雨像一把慢刀,切在街灯上,滴进了门廊的铁锈。茶引把门关得轻,声音里只有木头的老亲切。他的手有老茧,缝隙里藏着旧时光——他用手背擦拭瓷杯,动作像在刨去一层膜。
阿良在吧台后踮脚,手里握着茶巾,语气像是把话放到微波炉里热了又拿出来:“今儿雨大,不如早收了吧?”他把话切成短句,像用钉子敲木板,硬硬的。
门开了一条缝,冷气钻进来。顾川进屋,外套还带着雨珠,他不看招牌,眼睛直往吧台上的那只老铁壶。声音低,像页码翻错了:“能给我一杯,能让我记清一个人的味道吗?”
茶引没有回答。他把铁壶放在火上,手指敲着壶柄,节拍慢得像一个老小说的字幕。水开始吐小声音,像有人在耳边轻咳。茶引把茶叶从罐里舀出来,动作精确——像外科医生剥一层薄膜。
顾川坐下,手背在桌角画圈。他的舌尖有盐味,像是常年咽不下去的话。他的语速干净,像修过边的纸:“她的名字叫顾小溪。十年前,医院里的人说她走了。我来过很多地方,想找个能让我把她的脸尝出来的味道。”
阿良把杯子放下,笑声短促:“要脸味儿?得看你要哪种脸,甜的苦的,还是咸的都行。”他笑,但手指抖了。年轻人的话里带着鼻音,带着不信,却又怕揭得太深。
水温到点,茶引将水倒薄薄一层在茶碗里。蒸汽像一只小动物,软软伸到顾川的脸上。顾川的唇颤了一下,把呼吸送到茶面上,像释出一条旧线。茶引轻声说:“别急。味道会把你带回去,但也会把你带回来。”

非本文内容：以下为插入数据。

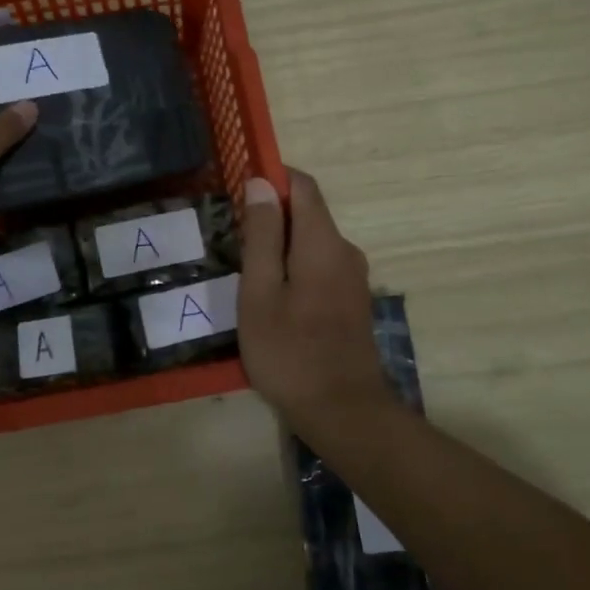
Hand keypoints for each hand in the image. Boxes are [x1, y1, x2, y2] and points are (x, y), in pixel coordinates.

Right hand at [239, 169, 391, 419]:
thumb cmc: (290, 352)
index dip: (272, 178)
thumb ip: (261, 236)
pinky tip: (274, 298)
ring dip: (281, 245)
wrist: (343, 412)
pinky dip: (296, 266)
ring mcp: (354, 276)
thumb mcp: (260, 293)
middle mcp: (346, 250)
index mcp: (323, 242)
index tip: (241, 192)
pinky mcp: (353, 299)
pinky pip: (321, 264)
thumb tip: (261, 182)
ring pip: (313, 241)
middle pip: (308, 212)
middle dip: (272, 216)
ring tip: (248, 275)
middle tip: (234, 243)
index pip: (303, 185)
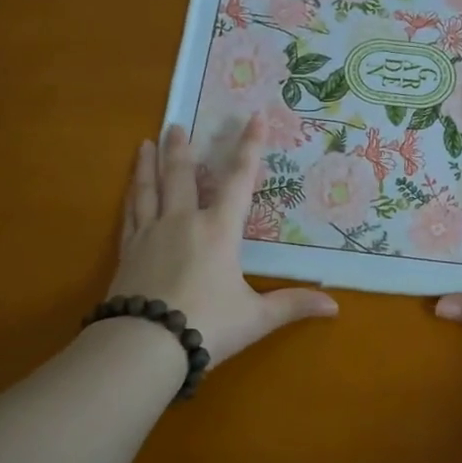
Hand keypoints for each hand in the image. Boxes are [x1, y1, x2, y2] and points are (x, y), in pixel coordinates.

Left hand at [109, 116, 337, 367]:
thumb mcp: (255, 317)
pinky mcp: (127, 253)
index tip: (254, 117)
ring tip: (146, 143)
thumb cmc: (208, 325)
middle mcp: (182, 222)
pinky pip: (130, 215)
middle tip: (176, 125)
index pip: (239, 181)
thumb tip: (334, 305)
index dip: (249, 148)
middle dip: (182, 149)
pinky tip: (129, 192)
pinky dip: (131, 197)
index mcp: (218, 231)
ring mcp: (150, 235)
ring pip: (149, 189)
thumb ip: (292, 305)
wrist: (145, 344)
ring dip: (149, 164)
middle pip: (181, 176)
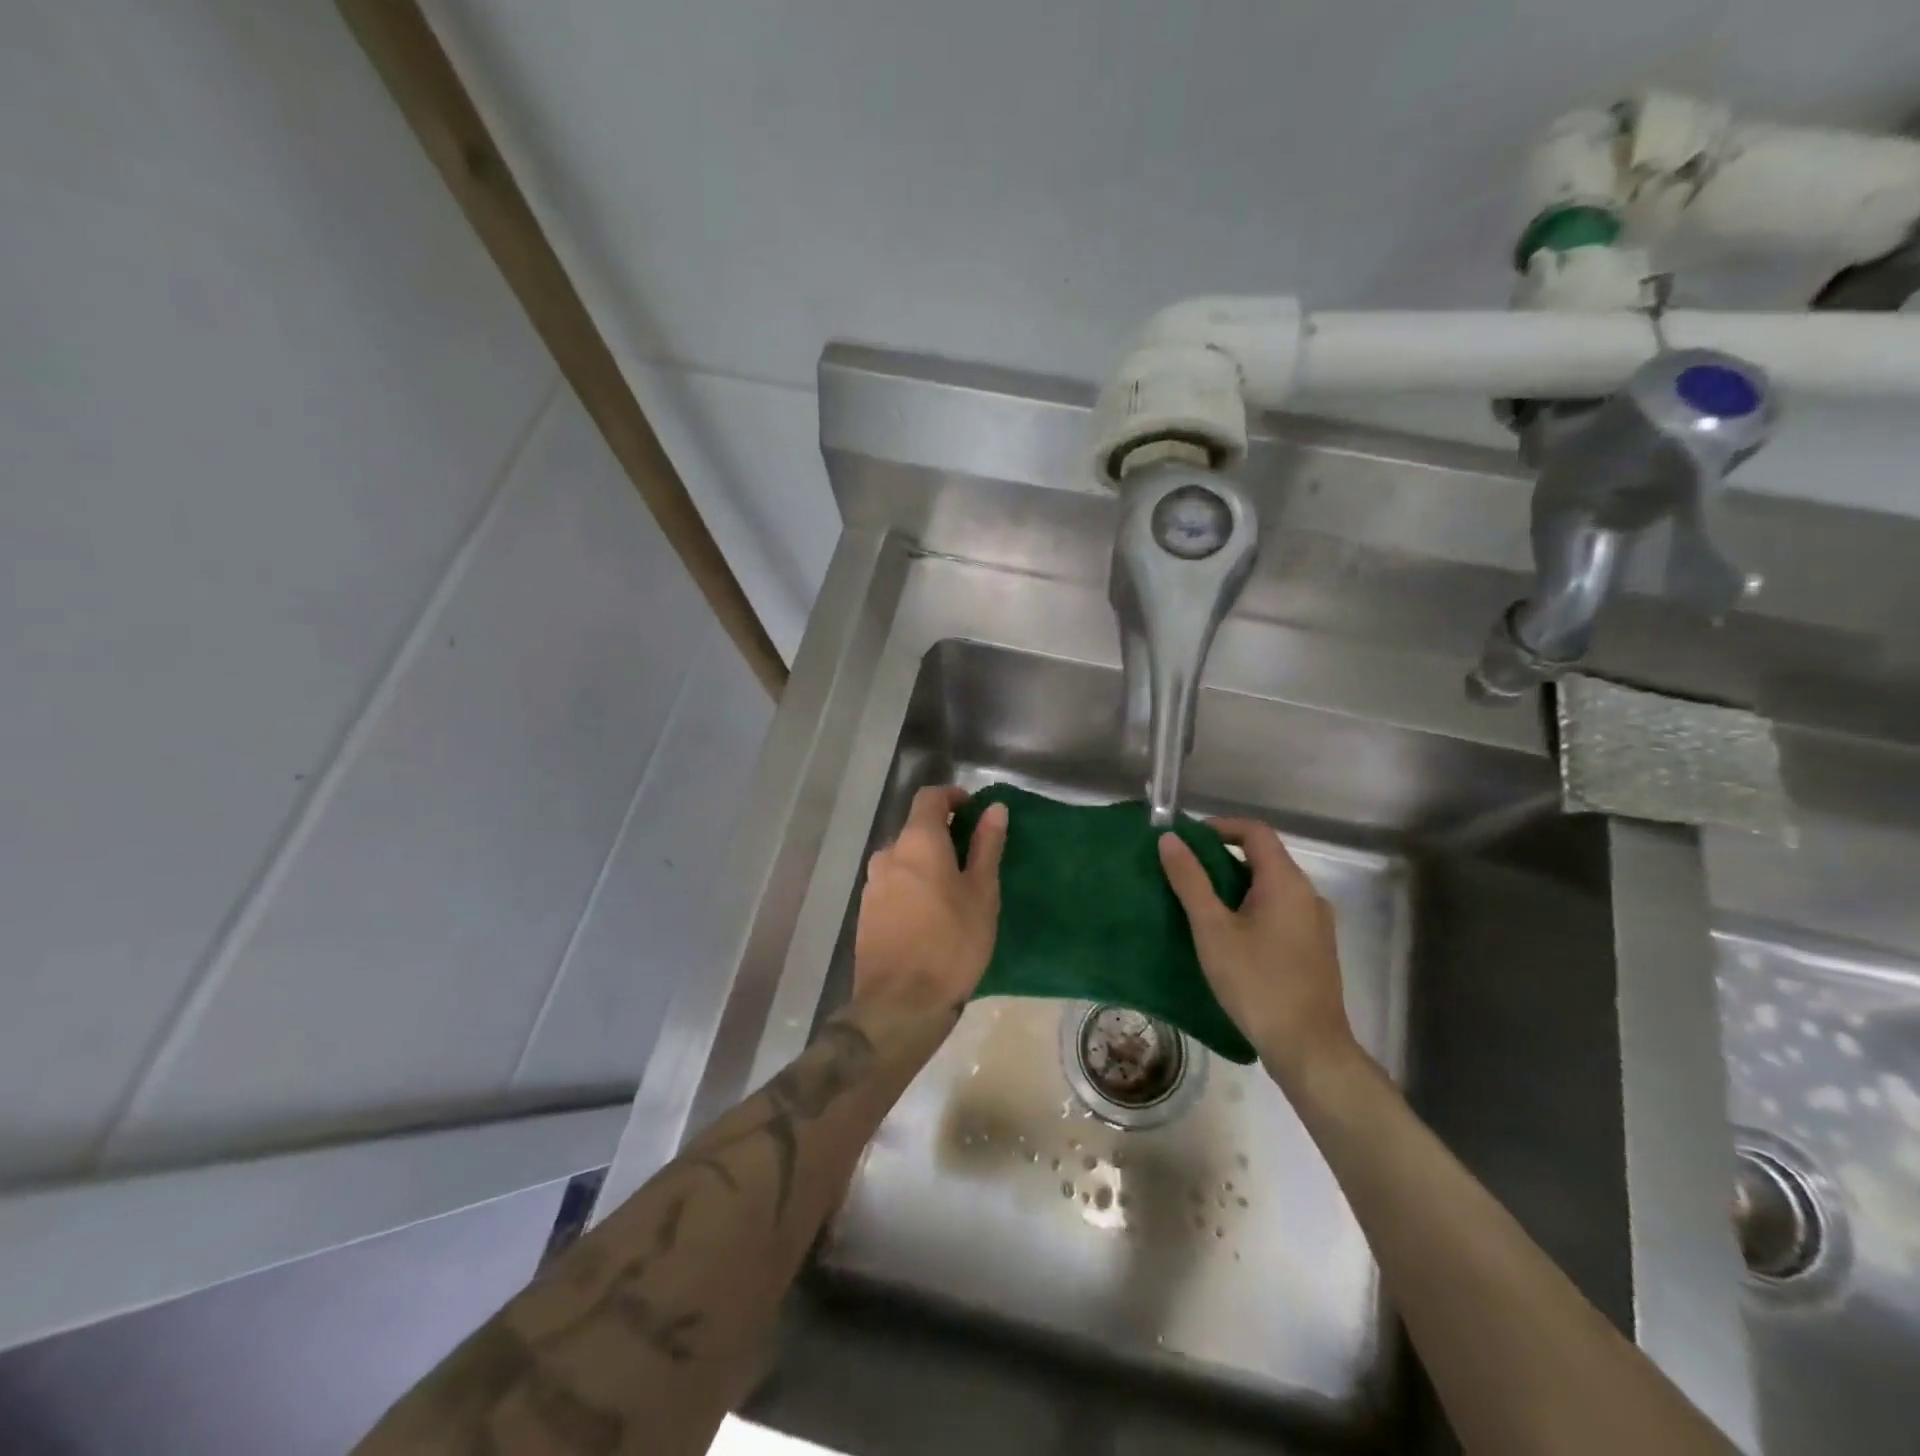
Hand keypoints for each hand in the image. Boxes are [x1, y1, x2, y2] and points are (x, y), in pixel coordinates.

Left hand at [853, 786, 1007, 1022]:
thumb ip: (987, 846)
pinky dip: (912, 885)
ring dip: (926, 862)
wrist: (900, 1004)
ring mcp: (872, 885)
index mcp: (917, 842)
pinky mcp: (866, 912)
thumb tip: (994, 808)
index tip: (974, 810)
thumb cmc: (952, 943)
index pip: (929, 797)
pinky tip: (930, 914)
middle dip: (942, 834)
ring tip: (954, 890)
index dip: (952, 796)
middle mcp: (888, 854)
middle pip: (915, 829)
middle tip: (972, 858)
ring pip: (903, 859)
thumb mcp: (982, 893)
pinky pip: (893, 884)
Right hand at [1158, 818, 1359, 1085]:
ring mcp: (1316, 922)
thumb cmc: (1256, 982)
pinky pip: (1281, 910)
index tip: (1188, 840)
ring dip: (1237, 885)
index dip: (1220, 827)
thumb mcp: (1212, 929)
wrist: (1308, 1047)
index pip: (1255, 832)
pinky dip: (1253, 907)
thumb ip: (1190, 881)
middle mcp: (1308, 894)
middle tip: (1186, 873)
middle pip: (1264, 858)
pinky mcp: (1315, 948)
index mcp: (1286, 881)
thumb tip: (1170, 839)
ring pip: (1272, 887)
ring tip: (1201, 904)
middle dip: (1223, 857)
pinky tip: (1231, 936)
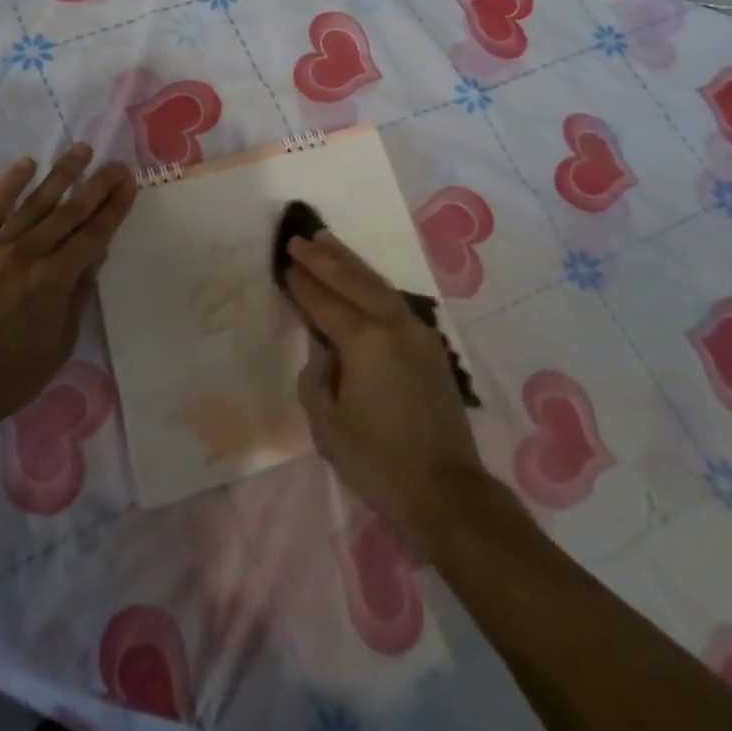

正当茶香攀上空气,门口又响了一声。女人的脚步偏轻,像怕吵醒谁。她把一只小布包放在柜台上,转身欲走,声音却被门框吞去。阿良看到后横着身子挡住去路,问:“你忘了东西?”
她停了,像是把时间拉直到一根线。布包被展开,里面露出一圈塑料手环,颜色已经发黄。手环上用针笔写着名字:顾小溪。字迹歪歪扭扭,像孩子学会写字的第一笔。顾川的眼睛像被人拴上了钩,整个人往下沉了一寸。
那一刻,店里像被抽了气。茶引轻放下茶碗,声音薄而无回音:“这是谁给你的?”女人的声音像干布擦黑板,清澈而有裂纹:“你当时走了,我怕自己会忘了你的笔迹,就把你写的名字放在茶罐边。”她把手指按在手环上,指尖有一痕淡茶色。
顾川的笑崩了,像旧墙的灰泥掉下来。他的手伸过去,颤得像要拆掉自己的心房。纸片的边角里夹着一片干透的茶叶,形状像一只小掌心。阿良吸了一口气,像被针扎了一下,声音变细:“她……她不是——”
茶引看向门外的雨,眼里的光不动声色:“有些名字,会被人带走。有人带走了人,也带走了名字。你以为你在找她,其实是在找你当初放下的那个人。”顾川抓着手环,指甲把塑料掐出白印,像掐出过去的罪。
门再次开了。女人回头,声音平静得像刀:“我叫顾小溪。”一句话落在柜台上,像硬币掉进井里。顾川的眼睛猛地扩大,像被强光照到的鱼。雨在玻璃上汇成一条暗河,店里所有的茶香突然变成了盐。